Bay laurel (Laurus nobilis, Lauraceae) is a slow-growing evergreen tree or shrub native to the Mediterranean Basin; its aromatic leaves are the classic bay leaf of the kitchen.

Tolerates a variety of soil types provided drainage is good; standing water is poorly tolerated.

Preferred mix: Free-draining loam

Sources: plants.ces.ncsu.edu, hort.extension.wisc.edu

Why bay laurel needs this mix

Bay laurel is a hungry, thirsty leafy herb — it wants a rich, moisture-retentive but free-draining loam, well fed and never baked dry.

For the full picture on what makes up a good mix, see our guide to the main types of soil and potting media — it explains why each ingredient above behaves the way it does.

What goes wrong with the wrong mix

The wrong soil is one of the most common reasons bay laurel struggles, and the damage often shows up weeks later as a watering problem. For this species specifically:

Under-feeding and inconsistent moisture. Bay laurel needs genuinely rich soil plus steady watering — most disappointing crops come down to one or both being short.

pH — does it matter for bay laurel?

Bay laurel does best around pH 6.0-7.0 (slightly acidic to neutral). It is worth a cheap soil test for an outdoor bed; very acidic soil benefits from a little lime well before planting.

If you want to check or adjust it, the soil pH guide walks through testing and the safe ways to nudge a mix more acidic or more alkaline.

DIY mix vs a bagged one

For containers a good multipurpose or vegetable compost works for bay laurel with extra feed through the season.
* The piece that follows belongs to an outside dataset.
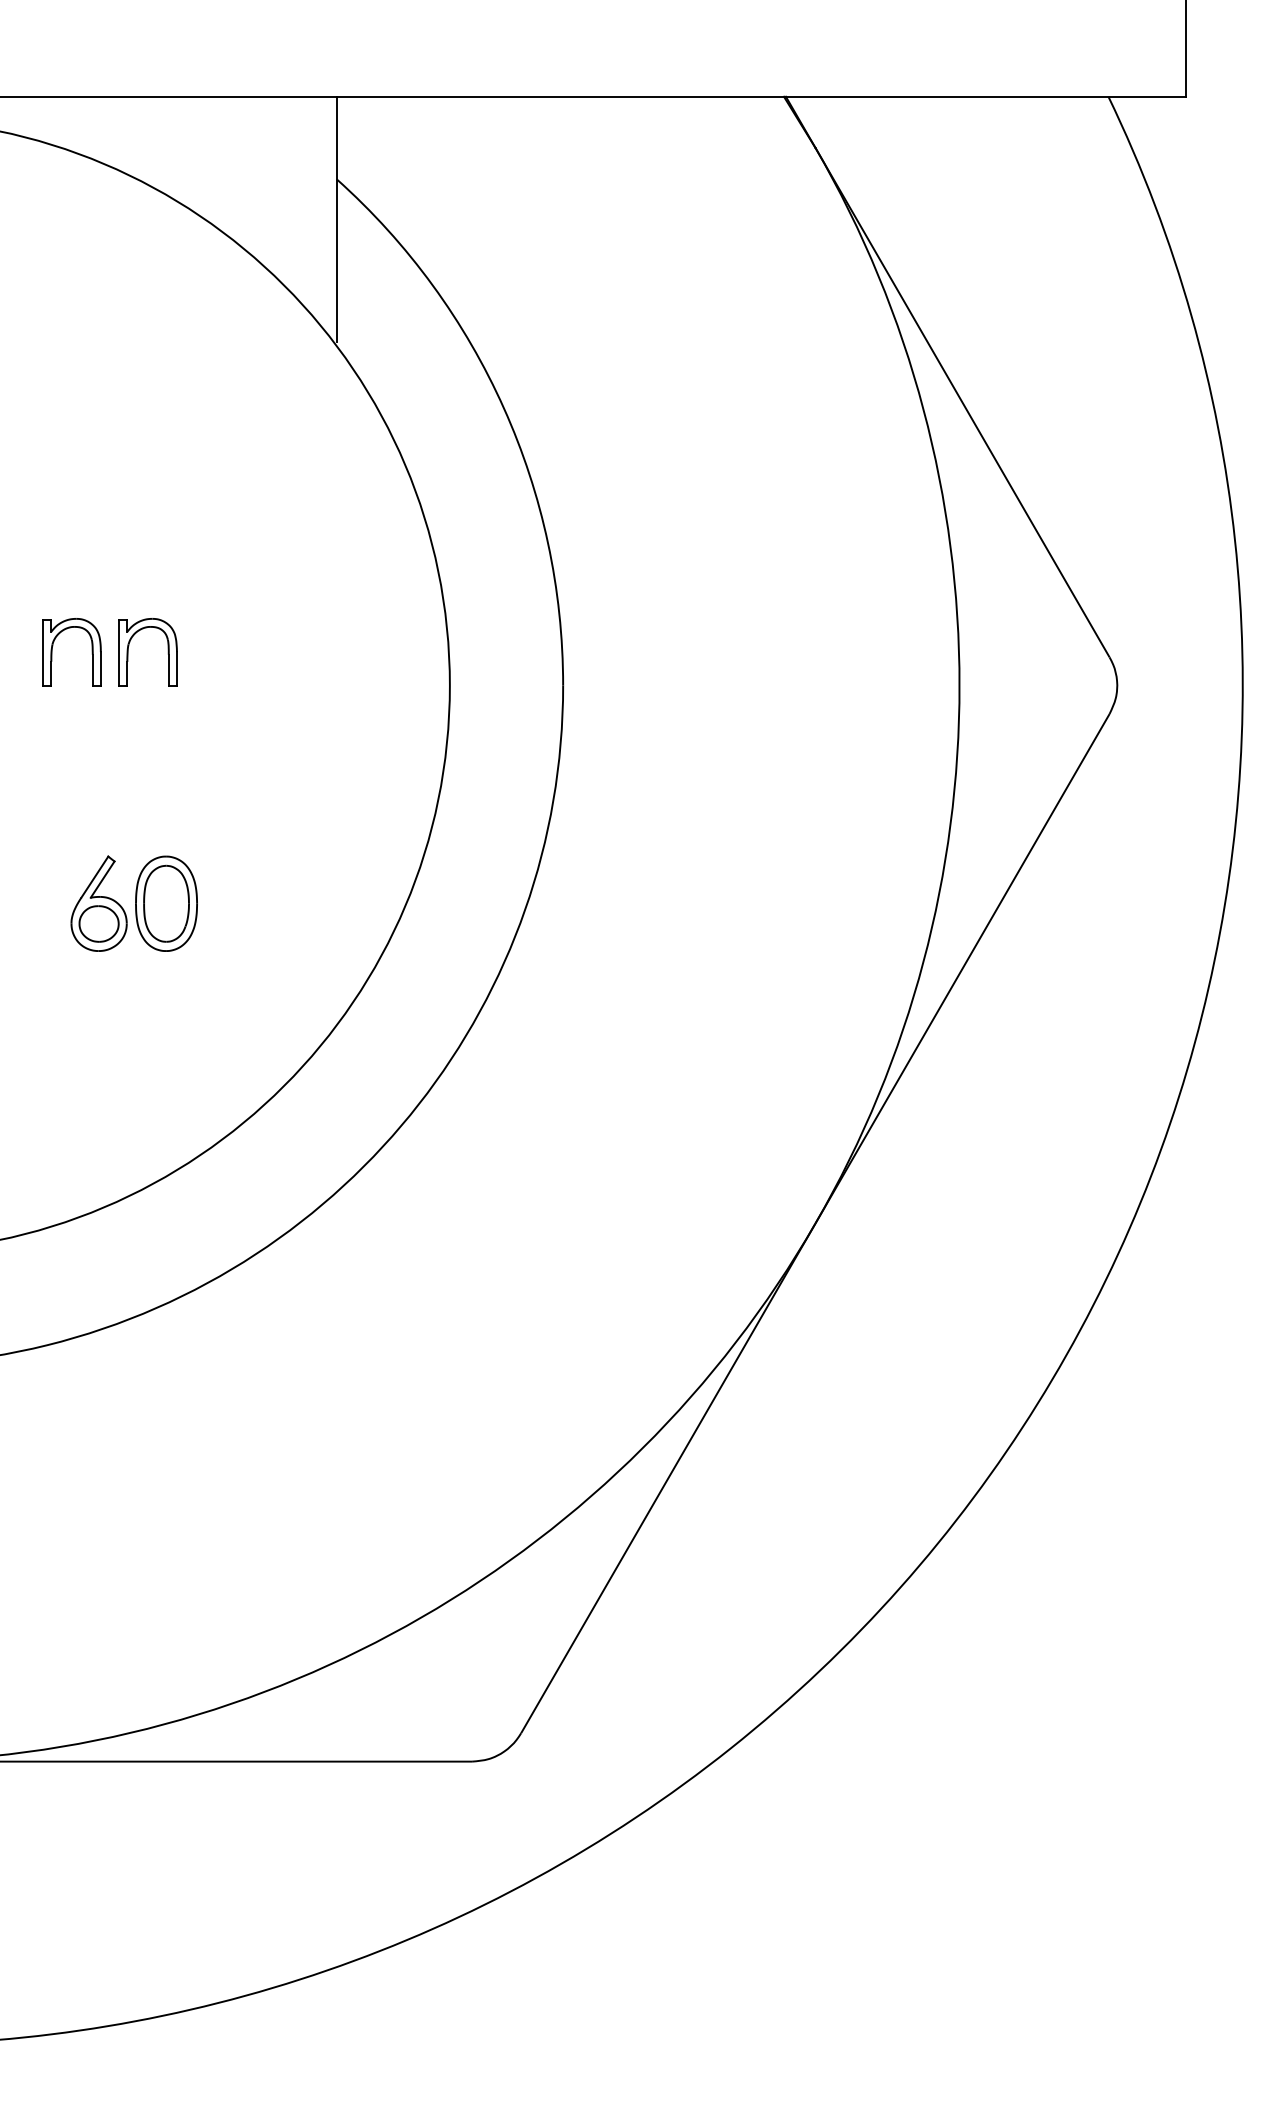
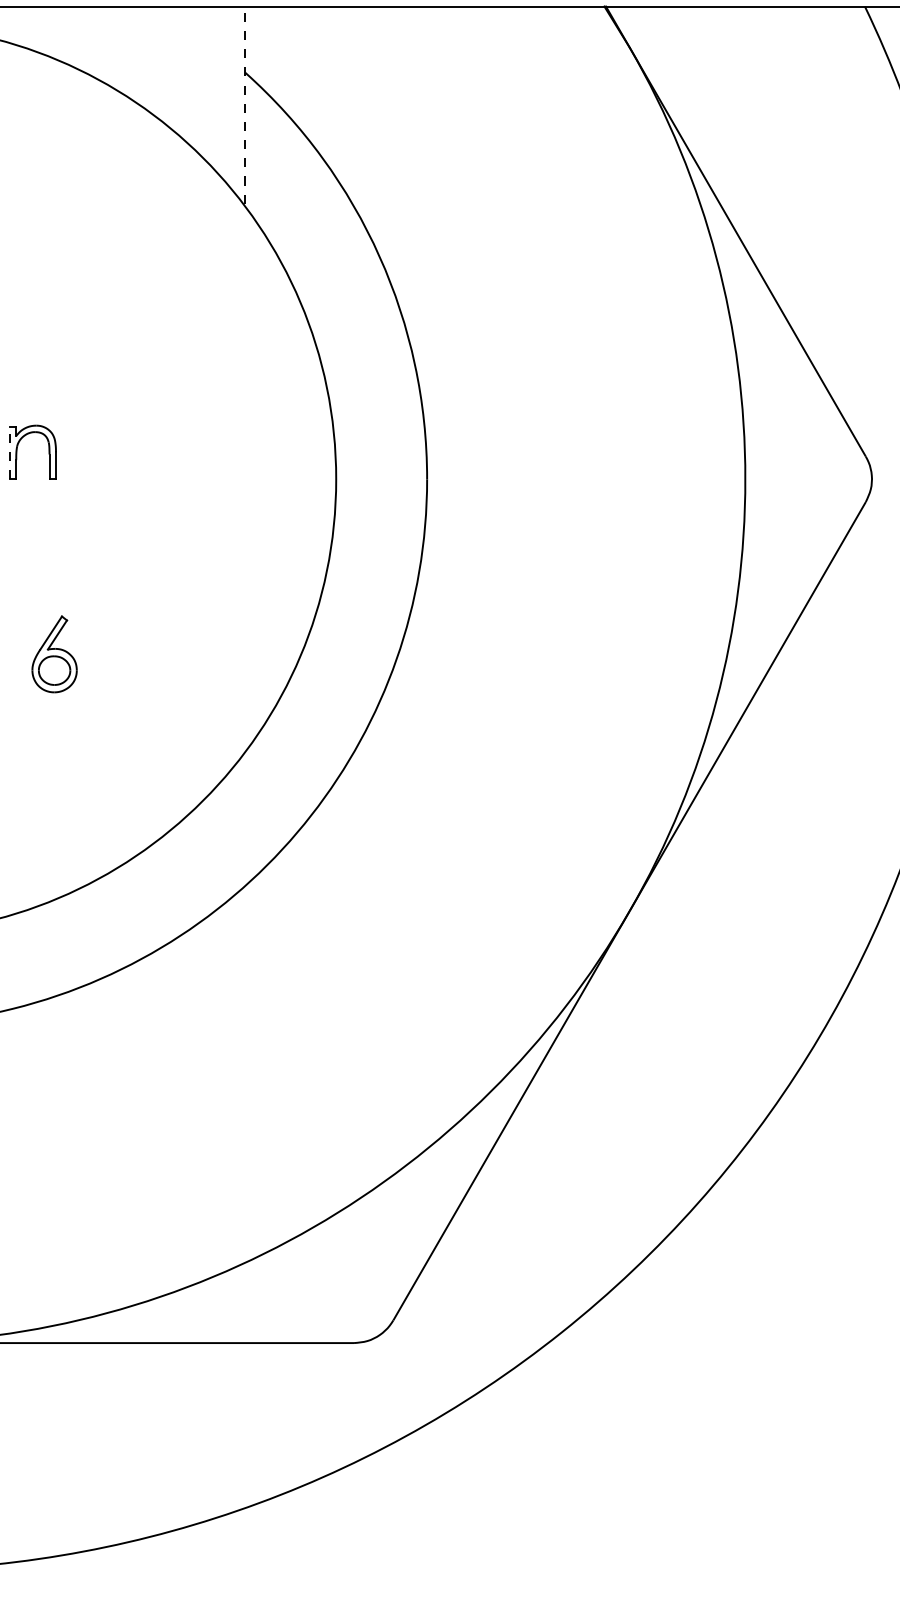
line: (336, 219) -> (245, 105), solid -> dashed
part: (129, 646) -> (79, 447), removed
line: (43, 652) -> (9, 452), solid -> dashed
part: (166, 903) -> (108, 654), removed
For beds, the real win is digging in plenty of well-rotted compost or manure — that beats any bag.

Drainage and the pot

Rich but free-draining is the target: raised beds and large containers both deliver it. Mulch heavily to even out moisture and roughly halve how often you water.

Bay laurel is usually grown for a single season, so "repotting" means starting fresh each year — never reuse exhausted, disease-prone compost for the same crop family. When the time comes, our repotting guide for bay laurel covers the timing and technique step by step.

Bay laurel soil — frequently asked questions

What is the best soil mix for bay laurel?

3 parts rich peat-free compost : 1 part well-rotted garden compost or manure : 1 part perlite or grit (containers) / leaf mould (beds). Bay laurel grows fast and puts on a lot of soft leaf, so it draws heavily on both nutrients and water — a lean mix simply cannot keep up.

Can I use normal potting soil for bay laurel?

A poor, thin or sandy mix starves bay laurel — growth stalls, leaves pale, and the plant bolts to seed early. For containers a good multipurpose or vegetable compost works for bay laurel with extra feed through the season. For beds, the real win is digging in plenty of well-rotted compost or manure — that beats any bag.

Does bay laurel need a special pH?

Bay laurel does best around pH 6.0-7.0 (slightly acidic to neutral). It is worth a cheap soil test for an outdoor bed; very acidic soil benefits from a little lime well before planting.

Should I buy a bagged mix or make my own for bay laurel?

For containers a good multipurpose or vegetable compost works for bay laurel with extra feed through the season. For beds, the real win is digging in plenty of well-rotted compost or manure — that beats any bag.

How often should I refresh the soil for bay laurel?

Bay laurel is usually grown for a single season, so "repotting" means starting fresh each year — never reuse exhausted, disease-prone compost for the same crop family. Rich but free-draining is the target: raised beds and large containers both deliver it. Mulch heavily to even out moisture and roughly halve how often you water.